-------- SOURCE INFORMATION --------
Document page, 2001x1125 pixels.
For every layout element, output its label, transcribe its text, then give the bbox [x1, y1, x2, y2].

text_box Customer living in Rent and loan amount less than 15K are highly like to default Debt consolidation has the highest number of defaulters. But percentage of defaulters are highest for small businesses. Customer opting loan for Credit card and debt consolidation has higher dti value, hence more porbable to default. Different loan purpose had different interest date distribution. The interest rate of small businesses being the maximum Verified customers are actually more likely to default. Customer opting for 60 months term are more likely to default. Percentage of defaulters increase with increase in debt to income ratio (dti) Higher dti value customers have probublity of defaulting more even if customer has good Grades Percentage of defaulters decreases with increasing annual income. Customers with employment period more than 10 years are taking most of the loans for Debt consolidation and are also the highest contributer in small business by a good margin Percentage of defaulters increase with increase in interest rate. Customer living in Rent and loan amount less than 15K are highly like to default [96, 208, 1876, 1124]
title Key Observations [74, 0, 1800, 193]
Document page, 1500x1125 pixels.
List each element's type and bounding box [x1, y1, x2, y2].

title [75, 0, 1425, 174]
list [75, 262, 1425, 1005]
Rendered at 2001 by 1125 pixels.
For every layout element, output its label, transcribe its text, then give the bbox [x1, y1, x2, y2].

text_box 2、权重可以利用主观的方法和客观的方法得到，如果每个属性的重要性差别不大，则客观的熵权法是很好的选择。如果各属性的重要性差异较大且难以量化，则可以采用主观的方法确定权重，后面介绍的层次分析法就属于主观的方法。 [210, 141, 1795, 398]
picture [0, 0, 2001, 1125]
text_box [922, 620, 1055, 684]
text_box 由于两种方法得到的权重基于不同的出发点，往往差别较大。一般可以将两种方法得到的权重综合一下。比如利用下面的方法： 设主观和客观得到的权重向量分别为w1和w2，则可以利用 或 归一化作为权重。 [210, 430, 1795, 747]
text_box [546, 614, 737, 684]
--------
Write out the entries verbatim, all of them.

Document page, 2001x1125 pixels.
For every layout element, output its label, transcribe its text, then give the bbox [x1, y1, x2, y2].

text_box Customer living in Rent and loan amount less than 15K are highly like to default Debt consolidation has the highest number of defaulters. But percentage of defaulters are highest for small businesses. Customer opting loan for Credit card and debt consolidation has higher dti value, hence more porbable to default. Different loan purpose had different interest date distribution. The interest rate of small businesses being the maximum Verified customers are actually more likely to default. Customer opting for 60 months term are more likely to default. Percentage of defaulters increase with increase in debt to income ratio (dti) Higher dti value customers have probublity of defaulting more even if customer has good Grades Percentage of defaulters decreases with increasing annual income. Customers with employment period more than 10 years are taking most of the loans for Debt consolidation and are also the highest contributer in small business by a good margin Percentage of defaulters increase with increase in interest rate. Customer living in Rent and loan amount less than 15K are highly like to default [96, 208, 1876, 1124]
title Key Observations [74, 0, 1800, 193]
Document page, 1500x1125 pixels.
List each element's type and bounding box [x1, y1, x2, y2].

title [75, 0, 1425, 174]
list [75, 262, 1425, 1005]
Rendered at 2001 by 1125 pixels.
For every layout element, output its label, transcribe its text, then give the bbox [x1, y1, x2, y2].

text_box 2、权重可以利用主观的方法和客观的方法得到，如果每个属性的重要性差别不大，则客观的熵权法是很好的选择。如果各属性的重要性差异较大且难以量化，则可以采用主观的方法确定权重，后面介绍的层次分析法就属于主观的方法。 [210, 141, 1795, 398]
picture [0, 0, 2001, 1125]
text_box [922, 620, 1055, 684]
text_box 由于两种方法得到的权重基于不同的出发点，往往差别较大。一般可以将两种方法得到的权重综合一下。比如利用下面的方法： 设主观和客观得到的权重向量分别为w1和w2，则可以利用 或 归一化作为权重。 [210, 430, 1795, 747]
text_box [546, 614, 737, 684]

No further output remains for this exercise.